↓↓↓

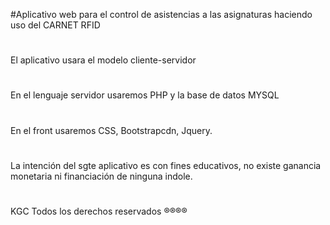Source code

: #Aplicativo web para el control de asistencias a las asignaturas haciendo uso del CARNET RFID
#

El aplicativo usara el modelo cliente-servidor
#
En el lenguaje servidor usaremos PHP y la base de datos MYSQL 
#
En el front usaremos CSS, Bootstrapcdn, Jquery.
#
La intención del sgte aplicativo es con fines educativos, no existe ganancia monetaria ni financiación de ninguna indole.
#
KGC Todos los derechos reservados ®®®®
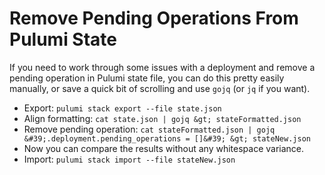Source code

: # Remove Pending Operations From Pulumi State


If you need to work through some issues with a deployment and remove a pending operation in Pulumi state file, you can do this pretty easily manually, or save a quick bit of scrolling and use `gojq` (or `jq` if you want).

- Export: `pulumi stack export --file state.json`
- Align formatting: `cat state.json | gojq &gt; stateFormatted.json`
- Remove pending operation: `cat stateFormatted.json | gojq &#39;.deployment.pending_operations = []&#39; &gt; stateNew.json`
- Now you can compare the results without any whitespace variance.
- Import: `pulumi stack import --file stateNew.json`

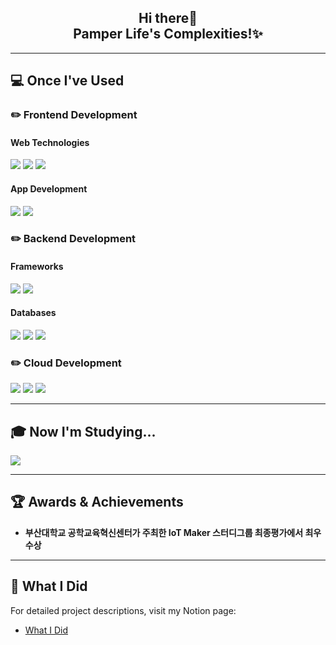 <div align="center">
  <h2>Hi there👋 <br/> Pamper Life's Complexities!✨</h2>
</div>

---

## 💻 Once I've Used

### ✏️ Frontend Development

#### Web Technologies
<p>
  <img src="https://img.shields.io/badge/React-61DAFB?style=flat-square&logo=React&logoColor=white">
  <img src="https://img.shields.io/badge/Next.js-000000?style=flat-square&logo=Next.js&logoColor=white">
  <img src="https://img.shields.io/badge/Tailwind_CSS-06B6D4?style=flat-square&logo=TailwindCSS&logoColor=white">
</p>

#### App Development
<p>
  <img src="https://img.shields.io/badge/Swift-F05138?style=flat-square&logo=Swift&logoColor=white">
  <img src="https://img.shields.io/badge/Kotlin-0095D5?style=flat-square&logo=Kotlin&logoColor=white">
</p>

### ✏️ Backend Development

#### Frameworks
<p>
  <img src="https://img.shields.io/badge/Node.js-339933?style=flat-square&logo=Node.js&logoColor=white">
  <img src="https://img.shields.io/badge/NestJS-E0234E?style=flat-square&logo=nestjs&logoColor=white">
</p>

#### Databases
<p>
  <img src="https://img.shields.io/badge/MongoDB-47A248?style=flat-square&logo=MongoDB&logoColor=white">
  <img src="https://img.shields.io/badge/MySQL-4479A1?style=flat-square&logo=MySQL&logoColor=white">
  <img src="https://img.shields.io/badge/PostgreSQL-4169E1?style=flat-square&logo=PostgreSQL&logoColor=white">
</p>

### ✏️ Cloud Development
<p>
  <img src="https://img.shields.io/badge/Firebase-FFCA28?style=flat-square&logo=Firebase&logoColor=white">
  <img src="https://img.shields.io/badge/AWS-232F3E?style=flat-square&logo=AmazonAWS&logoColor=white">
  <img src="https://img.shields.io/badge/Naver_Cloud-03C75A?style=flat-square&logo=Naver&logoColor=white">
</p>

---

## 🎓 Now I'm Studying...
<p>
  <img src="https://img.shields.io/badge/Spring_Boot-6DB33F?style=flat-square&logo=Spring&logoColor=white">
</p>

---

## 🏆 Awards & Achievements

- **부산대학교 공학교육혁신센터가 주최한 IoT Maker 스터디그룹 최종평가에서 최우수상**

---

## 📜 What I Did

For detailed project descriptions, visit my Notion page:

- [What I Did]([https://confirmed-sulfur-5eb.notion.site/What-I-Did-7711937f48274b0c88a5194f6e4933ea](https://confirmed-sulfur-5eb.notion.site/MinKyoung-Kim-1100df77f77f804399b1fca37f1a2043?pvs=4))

↑↑↑
↓↓↓

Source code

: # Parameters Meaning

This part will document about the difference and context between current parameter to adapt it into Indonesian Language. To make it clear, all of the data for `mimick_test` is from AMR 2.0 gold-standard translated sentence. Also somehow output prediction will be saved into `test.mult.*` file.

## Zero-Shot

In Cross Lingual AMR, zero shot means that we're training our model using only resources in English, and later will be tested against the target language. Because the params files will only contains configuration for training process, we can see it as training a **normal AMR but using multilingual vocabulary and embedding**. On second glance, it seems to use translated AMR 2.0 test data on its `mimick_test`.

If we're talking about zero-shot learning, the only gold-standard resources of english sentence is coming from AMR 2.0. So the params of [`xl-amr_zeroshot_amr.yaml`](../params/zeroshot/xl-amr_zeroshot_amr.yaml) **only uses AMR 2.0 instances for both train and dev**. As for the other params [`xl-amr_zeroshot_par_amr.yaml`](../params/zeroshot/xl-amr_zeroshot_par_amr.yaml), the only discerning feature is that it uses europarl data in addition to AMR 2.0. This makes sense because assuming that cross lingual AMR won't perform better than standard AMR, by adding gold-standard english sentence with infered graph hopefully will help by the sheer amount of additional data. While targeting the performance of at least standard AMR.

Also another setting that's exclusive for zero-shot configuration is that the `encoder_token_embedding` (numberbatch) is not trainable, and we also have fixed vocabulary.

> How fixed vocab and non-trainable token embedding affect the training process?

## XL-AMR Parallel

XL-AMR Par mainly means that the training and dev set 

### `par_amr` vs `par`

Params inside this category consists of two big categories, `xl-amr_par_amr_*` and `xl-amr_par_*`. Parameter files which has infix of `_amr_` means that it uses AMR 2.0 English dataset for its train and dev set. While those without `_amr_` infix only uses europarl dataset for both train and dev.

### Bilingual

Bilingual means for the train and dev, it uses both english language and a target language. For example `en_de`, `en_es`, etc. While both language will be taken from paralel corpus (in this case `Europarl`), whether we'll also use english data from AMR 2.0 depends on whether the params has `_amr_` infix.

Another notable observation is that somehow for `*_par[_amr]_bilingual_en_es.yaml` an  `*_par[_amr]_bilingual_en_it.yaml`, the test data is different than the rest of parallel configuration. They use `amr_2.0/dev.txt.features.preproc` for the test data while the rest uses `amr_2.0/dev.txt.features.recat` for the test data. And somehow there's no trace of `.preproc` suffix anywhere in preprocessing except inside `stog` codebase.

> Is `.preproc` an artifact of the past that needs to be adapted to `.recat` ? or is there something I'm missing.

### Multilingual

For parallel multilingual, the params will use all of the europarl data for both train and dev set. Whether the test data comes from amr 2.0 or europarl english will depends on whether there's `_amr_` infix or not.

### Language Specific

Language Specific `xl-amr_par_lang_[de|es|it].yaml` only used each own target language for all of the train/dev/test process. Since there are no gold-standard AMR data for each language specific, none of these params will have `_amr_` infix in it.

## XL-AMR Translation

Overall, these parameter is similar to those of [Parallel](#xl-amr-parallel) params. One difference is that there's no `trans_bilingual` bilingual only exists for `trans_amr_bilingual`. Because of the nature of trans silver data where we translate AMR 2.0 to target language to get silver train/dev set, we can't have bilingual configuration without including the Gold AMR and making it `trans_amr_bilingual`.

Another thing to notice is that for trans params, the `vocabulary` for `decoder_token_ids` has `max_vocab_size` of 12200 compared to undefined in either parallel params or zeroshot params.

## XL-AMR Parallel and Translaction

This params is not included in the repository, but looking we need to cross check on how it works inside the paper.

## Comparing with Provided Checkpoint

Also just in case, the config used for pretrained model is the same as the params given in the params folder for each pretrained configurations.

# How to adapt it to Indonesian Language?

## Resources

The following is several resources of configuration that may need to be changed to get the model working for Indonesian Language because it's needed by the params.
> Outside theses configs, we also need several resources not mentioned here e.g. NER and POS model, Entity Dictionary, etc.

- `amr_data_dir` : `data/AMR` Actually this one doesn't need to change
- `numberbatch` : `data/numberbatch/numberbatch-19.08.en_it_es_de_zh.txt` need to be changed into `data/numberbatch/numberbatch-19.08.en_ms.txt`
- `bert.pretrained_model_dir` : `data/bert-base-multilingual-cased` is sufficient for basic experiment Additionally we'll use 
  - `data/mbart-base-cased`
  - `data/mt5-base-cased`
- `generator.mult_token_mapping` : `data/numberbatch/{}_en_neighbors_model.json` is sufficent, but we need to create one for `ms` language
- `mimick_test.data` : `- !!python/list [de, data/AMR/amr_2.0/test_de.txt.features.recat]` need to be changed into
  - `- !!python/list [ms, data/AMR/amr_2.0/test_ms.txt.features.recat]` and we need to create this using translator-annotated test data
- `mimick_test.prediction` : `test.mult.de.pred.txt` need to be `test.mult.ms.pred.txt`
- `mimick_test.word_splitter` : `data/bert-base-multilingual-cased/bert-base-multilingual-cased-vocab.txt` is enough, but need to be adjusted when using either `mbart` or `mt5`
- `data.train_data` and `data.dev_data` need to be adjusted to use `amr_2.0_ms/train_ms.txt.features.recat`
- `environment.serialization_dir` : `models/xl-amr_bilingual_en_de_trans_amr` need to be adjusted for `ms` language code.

↑↑↑

> _TASK_: Take each line of the material that contains the word "stateNew" and list it.

> _RESPONSE TO THE EXERCISE_:
- Remove pending operation: `cat stateFormatted.json | gojq &#39;.deployment.pending_operations = []&#39; &gt; stateNew.json`
- Import: `pulumi stack import --file stateNew.json`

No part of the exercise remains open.